### ASSIGNMENT
Copy out the items below word for word, starting at the line that contains "driver_timestamp" and ending after the line that contains "Reading left to right, what".

### PROVIDED DATA
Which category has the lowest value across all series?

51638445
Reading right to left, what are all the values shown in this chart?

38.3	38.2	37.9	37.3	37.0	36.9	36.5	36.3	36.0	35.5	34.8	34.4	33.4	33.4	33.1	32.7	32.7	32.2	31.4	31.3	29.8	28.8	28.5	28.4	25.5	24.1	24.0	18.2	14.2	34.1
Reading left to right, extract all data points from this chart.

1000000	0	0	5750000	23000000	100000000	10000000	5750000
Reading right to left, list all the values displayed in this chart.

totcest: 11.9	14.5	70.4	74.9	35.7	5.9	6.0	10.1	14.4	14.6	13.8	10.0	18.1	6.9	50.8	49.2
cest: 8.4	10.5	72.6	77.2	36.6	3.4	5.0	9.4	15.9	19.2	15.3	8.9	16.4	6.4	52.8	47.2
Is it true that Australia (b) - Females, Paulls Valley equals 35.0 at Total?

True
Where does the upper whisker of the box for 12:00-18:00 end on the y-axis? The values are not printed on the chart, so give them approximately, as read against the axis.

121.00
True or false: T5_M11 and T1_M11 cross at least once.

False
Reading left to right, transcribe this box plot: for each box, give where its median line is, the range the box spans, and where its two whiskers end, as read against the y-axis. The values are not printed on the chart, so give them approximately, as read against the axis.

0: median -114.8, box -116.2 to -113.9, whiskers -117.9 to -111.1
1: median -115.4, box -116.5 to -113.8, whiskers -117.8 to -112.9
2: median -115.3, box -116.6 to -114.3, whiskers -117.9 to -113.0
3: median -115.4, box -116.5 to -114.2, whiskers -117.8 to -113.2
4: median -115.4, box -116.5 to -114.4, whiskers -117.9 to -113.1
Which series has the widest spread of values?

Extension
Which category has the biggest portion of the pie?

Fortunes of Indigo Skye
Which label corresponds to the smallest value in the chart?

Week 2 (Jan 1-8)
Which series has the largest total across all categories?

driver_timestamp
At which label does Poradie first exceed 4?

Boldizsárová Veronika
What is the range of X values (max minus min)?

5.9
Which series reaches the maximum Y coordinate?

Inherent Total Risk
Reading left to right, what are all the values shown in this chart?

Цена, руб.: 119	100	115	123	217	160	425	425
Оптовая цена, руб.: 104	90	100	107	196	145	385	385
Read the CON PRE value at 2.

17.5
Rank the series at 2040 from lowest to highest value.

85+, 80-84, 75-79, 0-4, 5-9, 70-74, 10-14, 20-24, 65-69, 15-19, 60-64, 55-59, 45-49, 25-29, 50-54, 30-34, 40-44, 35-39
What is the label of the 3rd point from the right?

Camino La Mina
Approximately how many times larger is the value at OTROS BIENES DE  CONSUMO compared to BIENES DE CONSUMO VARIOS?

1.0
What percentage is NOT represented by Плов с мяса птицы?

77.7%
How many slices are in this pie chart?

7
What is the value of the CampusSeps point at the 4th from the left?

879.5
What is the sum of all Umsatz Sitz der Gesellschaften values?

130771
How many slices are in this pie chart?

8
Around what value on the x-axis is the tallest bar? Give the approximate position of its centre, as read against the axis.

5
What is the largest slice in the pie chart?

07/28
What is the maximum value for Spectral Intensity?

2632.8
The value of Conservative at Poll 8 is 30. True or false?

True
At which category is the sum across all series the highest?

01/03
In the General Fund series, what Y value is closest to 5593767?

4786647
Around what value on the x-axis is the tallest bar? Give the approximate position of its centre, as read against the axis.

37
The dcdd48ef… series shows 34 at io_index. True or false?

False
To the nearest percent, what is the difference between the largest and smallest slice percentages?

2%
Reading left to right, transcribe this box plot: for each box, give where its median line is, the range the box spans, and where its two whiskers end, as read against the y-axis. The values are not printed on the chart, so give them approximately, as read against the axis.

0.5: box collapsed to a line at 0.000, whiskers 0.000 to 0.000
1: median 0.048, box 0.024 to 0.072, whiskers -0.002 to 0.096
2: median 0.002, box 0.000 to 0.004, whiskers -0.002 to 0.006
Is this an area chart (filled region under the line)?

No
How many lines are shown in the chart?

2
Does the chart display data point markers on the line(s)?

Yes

### OUTPUT
driver_timestamp
At which label does Poradie first exceed 4?

Boldizsárová Veronika
What is the range of X values (max minus min)?

5.9
Which series reaches the maximum Y coordinate?

Inherent Total Risk
Reading left to right, what are all the values shown in this chart?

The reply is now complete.